La superioridad moral del independentismo de ayer es la piedra en el zapato del independentismo de hoy. Durante los años del procés, el corpus ideológico independentista se nutrió de explotar la diferencia con España desde la moralidad: como los españoles vivían en un estado atravesado por un déficit democrático flagrante que no estaban dispuestos a enfrentar, ser independentista, pensar que Europa nos miraba, era sinónimo de anhelar una cultura democrática moralmente aceptable. Mientras que el independentismo quiso utilizar una moralidad prácticamente descatalanizada, barnizada de europeísmo y con pretensiones de neutralidad para justificarse ideológicamente, el españolismo puso su puntero moral al servicio del principio rector de la unidad. A largo plazo, eso le ha permitido afrontar el conflicto con mucha más coherencia, porque desde el primer momento les permitió entender el procés como un conflicto étnico y no como una búsqueda del bien en abstracto.
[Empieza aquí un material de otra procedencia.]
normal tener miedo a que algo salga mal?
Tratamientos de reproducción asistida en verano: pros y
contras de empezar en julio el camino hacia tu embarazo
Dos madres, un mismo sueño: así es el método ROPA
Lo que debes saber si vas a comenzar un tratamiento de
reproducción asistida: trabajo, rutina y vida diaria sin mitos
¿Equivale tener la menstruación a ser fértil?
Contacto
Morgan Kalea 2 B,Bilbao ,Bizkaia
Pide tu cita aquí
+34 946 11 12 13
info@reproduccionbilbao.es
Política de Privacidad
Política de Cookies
Poco a poco, este anhelo moral independentista se convirtió en una manera de justificar la bondad inherente de la clase política, es decir, en una manera de blindarla de la crítica interna desde los sentimientos. Moralidad y emocionalidad se fundieron en una misma cosa —pienso en el "yo soy una buena persona" recurrente de Oriol Junqueras. La asociación entre una cosa y la otra, entre los que querían el bien y los que eran buenos, fue alejando el independentismo de la posibilidad de confrontarse a España desde un plano realista. Inintencionada o intencionadamente, el compás de las victorias y las derrotas independentistas quedó clausurado en el campo moral, en que para la clase política es todavía un campo sin riesgos. Una parte del desencantamiento con la partidocracia independentista actual hace raíces en el hartazgo de lo que es simbólico, precisamente porque enseguida nos parece una medallita moral más, un momento de autocomplacencia que ensancha la distancia entre el independentismo y la independencia.
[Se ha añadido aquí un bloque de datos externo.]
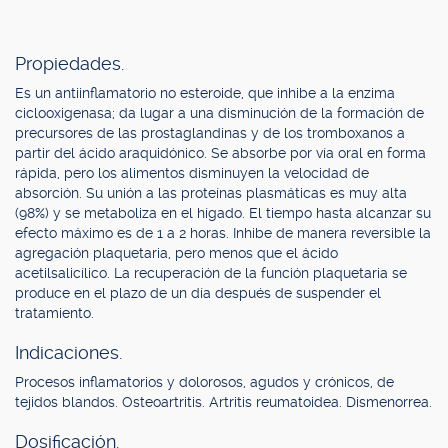
Propiedades.
Es un antiinflamatorio no esteroide, que inhibe a la enzima
ciclooxigenasa; da lugar a una disminución de la formación de
precursores de las prostaglandinas y de los tromboxanos a
partir del ácido araquidónico. Se absorbe por vía oral en forma
rápida, pero los alimentos disminuyen la velocidad de
absorción. Su unión a las proteínas plasmáticas es muy alta
(98%) y se metaboliza en el hígado. El tiempo hasta alcanzar su
efecto máximo es de 1 a 2 horas. Inhibe de manera reversible la
agregación plaquetaria, pero menos que el ácido
acetilsalicílico. La recuperación de la función plaquetaria se
produce en el plazo de un día después de suspender el
tratamiento.
Indicaciones.
Procesos inflamatorios y dolorosos, agudos y crónicos, de
tejidos blandos. Osteoartritis. Artritis reumatoidea. Dismenorrea.
Dosificación.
El estado español utiliza la distancia con la que los partidos catalanes tratan la realidad política para aprovecharse de ellos: las victorias morales independentistas no les hacen ni cosquillas porque ya saben dónde es que tienen que ganar
Asociar el independentismo a una ideología sin mácula ha impedido dirigir las contradicciones que implica ejercer el poder, pero también las miserias morales de los que hoy son el brazo político. La noticia que los carteles del Alzhéimer y los hermanos Maragall son un caso de falsa bandera ejecutado desde las filas de ERC es un caso perfecto de esta disonancia moral y de la divergencia que hay entre realidad política y discurso. En este contexto, las faltas de rectitud moral se hacen casi una traición ideológica. Que la superioridad moral fuera un arma del independentismo durante el procés ha hecho más profundo la brecha de decepciones y desconfianza —justificada— de que el movimiento se encuentra paralizado. Todo solo fue un pedestal desde el que caer. Hoy, sin embargo, hay quien todavía no está dispuesto a asumir las consecuencias del golpe.
Los partidos independentistas están rotos, en cierta medida, porque todo lo que de puertas afuera evidencia la disonancia moral les cuestiona el discurso del que se han revestido durante doce años. Se relacionan con el conflicto político desde la bondad —aunque solo sea pretendida—, porque si lo hacen desde la catalanidad, tendrán que ser tan constantes como lo es el Supremo a la hora de proteger la unidad española. El estado español utiliza la distancia con la que los partidos catalanes tratan la realidad política para aprovecharse de ellos: las victorias morales independentistas no les hacen ni cosquillas porque ya saben dónde es que tienen que ganar, y la ley de amnistía es una muestra de ello bastante clara. La concreción con la que apunta el compás moral español, el sentido de justicia sobre el cual trabajan sus poderes, es netamente nacionalista. El de los partidos catalanes, en cambio, apunta al sentido de la razón y la justicia universal —que no existe— para que el conflicto pueda ser leído desde todos lados. Haciéndolo, nos impide leer el poder español y leernos a nosotros mismos desde donde estamos. Y relega a los partidos independentistas a poco más que sumilleres de los aspavientos. Hoy todavía hay quien se pregunta cómo puede ser que no seamos independientes, si somos los buenos.